11. Exercices d'application
Télécharger la fiche d’exercices au format PDF pour s’entraîner sur les probabilités, les événements contraires, l’union et l’intersection.
Aperçu des types d’exercices proposés : identifier les issues favorables dans une expérience aléatoire ; calculer un événement contraire avec P(non A) = 1 - P(A) ; comprendre la différence entre « A et B » et « A ou B » ; recomposer un calcul de probabilité à partir d’une liste d’issues ; rédiger une solution complète avec phrase de conclusion.
Pour réussir ces exercices, il faut soigner la rédaction. Une solution complète doit préciser l’expérience, donner le nombre total d’issues, compter les issues favorables, écrire la fraction de probabilité, simplifier si possible et conclure par une phrase. Le barème peut valoriser : l’identification correcte des issues possibles, le comptage exact des issues favorables, l’écriture d’une fraction correcte, l’utilisation de P(non A) = 1 - P(A), et une conclusion claire avec une probabilité comprise entre 0 et 1.
12. Questions fréquentes
Qu'est-ce qu'un événement en probabilités ?
Un événement est une condition que l’on observe dans une expérience aléatoire. Il correspond à une ou plusieurs issues favorables. Par exemple, lors du lancer d’un dé, « obtenir un nombre pair » est un événement réalisé par les issues 2, 4 et 6.

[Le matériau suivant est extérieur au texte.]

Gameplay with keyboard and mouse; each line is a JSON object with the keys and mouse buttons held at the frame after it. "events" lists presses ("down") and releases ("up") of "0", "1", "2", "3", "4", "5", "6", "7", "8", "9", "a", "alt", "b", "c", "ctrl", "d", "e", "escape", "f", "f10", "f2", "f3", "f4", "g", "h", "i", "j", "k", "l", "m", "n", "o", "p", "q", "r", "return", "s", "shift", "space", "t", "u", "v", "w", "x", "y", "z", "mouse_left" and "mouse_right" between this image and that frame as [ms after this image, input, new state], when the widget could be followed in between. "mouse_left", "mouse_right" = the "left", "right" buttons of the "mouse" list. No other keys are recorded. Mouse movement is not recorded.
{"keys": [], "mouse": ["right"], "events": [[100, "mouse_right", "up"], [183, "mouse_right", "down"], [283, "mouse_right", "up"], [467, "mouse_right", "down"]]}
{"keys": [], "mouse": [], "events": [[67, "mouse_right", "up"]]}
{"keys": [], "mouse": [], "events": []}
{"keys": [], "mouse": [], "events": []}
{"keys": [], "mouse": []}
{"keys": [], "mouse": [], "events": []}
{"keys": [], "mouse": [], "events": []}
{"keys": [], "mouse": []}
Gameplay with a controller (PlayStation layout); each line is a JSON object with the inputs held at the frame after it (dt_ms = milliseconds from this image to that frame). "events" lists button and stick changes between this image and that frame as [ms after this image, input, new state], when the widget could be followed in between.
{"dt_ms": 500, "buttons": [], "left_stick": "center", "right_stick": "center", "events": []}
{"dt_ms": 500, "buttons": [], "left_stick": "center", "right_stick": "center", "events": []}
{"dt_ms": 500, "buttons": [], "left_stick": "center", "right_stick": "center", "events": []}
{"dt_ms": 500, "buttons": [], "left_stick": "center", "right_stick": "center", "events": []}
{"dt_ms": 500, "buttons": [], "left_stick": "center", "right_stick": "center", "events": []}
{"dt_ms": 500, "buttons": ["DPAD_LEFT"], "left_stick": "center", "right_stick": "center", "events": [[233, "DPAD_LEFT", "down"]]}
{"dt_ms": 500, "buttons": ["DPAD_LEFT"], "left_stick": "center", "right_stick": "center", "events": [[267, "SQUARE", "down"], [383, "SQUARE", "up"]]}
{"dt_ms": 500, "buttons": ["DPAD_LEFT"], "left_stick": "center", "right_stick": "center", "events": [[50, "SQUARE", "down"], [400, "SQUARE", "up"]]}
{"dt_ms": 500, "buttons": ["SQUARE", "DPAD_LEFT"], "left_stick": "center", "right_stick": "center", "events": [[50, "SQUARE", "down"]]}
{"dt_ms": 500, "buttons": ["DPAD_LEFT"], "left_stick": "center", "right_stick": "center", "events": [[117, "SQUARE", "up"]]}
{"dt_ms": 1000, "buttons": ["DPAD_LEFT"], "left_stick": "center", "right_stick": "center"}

Quand peut-on utiliser la formule nombre favorable sur nombre total ?
On l’utilise lorsque toutes les issues sont équiprobables, c’est-à-dire lorsqu’elles ont la même chance de se produire. C’est le cas, par exemple, pour un dé équilibré, une pièce équilibrée ou un tirage au hasard parmi des objets indiscernables.
Qu'est-ce que l'événement contraire de A ?
L’événement contraire de A, noté non A, est l’événement qui se réalise lorsque A ne se réalise pas. Si A est « obtenir un 6 » lors du lancer d’un dé, alors non A est « ne pas obtenir un 6 ».
Pourquoi P(A) + P(non A) = 1 ?
Parce que l’événement A et son contraire couvrent toutes les possibilités sans se chevaucher. À chaque expérience, soit A se réalise, soit A ne se réalise pas. La somme de leurs probabilités est donc égale à la probabilité de l’univers, c’est-à-dire 1.
Quelle est la différence entre « A et B » et « A ou B » ?
« A et B » désigne les issues qui vérifient les deux conditions à la fois : c’est l’intersection. « A ou B » désigne les issues qui vérifient au moins l’une des deux conditions : elles appartiennent à A, à B, ou aux deux.